Des acheteurs de retour
De septembre 2024 à septembre 2025, les transactions ont progressé de 16 % au niveau national. Les prix, après avoir reculé de 7 % en 2023-2024, remontent légèrement : +1,1 % en moyenne, +1,7 % à Paris, où le mètre carré atteint 9 649 €.
Cette reprise tient à deux facteurs : des taux de crédit revenus à 3,08 %, après un pic à 4,20 %, et une acceptation plus forte des vendeurs de négocier. Huit ventes sur dix se concluent aujourd’hui avec une baisse de prix. Les primo-accédants (33 % des transactions) font leur retour, profitant de conditions de financement assouplies.
Une offre toujours trop rare
Mais le marché reste tendu. L’offre n’a progressé que de 10 % en un an, alors que la demande bondissait de 20 %. À Paris, le déséquilibre est particulièrement marqué. Les propriétaires qui ont acheté au plus haut hésitent à revendre, freinant la rotation du parc.

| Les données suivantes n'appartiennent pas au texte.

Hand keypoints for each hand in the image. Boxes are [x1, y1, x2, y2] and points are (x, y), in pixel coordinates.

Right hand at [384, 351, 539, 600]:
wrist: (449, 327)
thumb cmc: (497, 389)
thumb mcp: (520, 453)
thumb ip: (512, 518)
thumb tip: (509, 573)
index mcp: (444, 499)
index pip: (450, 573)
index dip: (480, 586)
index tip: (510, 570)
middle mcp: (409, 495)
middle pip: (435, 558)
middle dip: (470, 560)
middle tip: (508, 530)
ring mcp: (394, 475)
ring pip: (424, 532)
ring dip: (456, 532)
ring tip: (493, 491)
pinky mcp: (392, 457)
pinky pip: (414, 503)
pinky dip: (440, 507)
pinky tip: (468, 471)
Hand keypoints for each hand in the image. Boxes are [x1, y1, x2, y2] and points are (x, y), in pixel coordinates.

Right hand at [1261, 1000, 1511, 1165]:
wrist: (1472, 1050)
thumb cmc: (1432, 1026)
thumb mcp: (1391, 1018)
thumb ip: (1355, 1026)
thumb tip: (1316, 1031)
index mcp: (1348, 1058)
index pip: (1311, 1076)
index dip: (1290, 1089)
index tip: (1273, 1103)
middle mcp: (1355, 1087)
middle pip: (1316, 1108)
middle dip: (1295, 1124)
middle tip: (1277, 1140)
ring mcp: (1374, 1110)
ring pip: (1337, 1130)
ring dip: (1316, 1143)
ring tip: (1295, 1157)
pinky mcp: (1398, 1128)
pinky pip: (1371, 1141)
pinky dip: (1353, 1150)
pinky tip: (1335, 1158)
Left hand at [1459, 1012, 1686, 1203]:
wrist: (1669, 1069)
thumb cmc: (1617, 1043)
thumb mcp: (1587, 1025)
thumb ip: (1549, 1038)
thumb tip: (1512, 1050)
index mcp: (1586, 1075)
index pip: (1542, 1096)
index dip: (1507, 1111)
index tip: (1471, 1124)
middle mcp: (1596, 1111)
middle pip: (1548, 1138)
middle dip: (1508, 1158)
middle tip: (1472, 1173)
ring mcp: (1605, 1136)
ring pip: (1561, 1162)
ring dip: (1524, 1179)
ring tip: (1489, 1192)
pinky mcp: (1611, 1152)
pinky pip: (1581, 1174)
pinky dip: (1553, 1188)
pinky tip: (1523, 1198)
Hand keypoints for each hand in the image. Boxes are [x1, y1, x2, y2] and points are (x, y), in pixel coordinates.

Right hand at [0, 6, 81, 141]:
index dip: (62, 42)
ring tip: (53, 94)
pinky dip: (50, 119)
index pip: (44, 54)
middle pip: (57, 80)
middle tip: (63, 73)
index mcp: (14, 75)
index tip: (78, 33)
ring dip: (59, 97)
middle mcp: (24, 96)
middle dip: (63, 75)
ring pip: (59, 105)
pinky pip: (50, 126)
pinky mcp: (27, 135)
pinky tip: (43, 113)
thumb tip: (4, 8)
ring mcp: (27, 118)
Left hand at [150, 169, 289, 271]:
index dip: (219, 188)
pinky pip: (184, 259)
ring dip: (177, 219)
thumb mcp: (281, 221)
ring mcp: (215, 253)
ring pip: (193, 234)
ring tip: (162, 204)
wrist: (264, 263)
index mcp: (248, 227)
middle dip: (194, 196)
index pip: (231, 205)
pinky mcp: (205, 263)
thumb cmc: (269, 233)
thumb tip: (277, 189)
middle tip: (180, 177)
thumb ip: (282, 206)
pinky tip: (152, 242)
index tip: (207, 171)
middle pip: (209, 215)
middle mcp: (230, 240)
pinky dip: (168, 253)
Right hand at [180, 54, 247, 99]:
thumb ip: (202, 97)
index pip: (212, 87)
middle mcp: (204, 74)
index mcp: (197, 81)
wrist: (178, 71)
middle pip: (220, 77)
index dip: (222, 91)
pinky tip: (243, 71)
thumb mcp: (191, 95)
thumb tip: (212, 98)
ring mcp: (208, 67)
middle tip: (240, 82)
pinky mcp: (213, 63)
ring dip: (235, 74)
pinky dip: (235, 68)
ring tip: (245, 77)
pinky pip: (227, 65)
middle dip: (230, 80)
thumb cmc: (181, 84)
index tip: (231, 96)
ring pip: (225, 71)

Résultat : les délais de vente raccourcissent (76 jours à Paris, 95 jours au niveau national), et les marges de négociation se réduisent à 4,5 % en moyenne. Les logements énergivores, classés F et G, subissent une décote allant jusqu’à -25 % en zones rurales.
Pour Yann Jéhanno, président du réseau Laforêt, « le marché a retrouvé une fluidité bienvenue, mais cette reprise reste fragile, exposée aux taux, à l’inflation et aux tensions géopolitiques ». Les projections tablent sur plus de 900 000 transactions en 2025, contre un million dans les années post-Covid.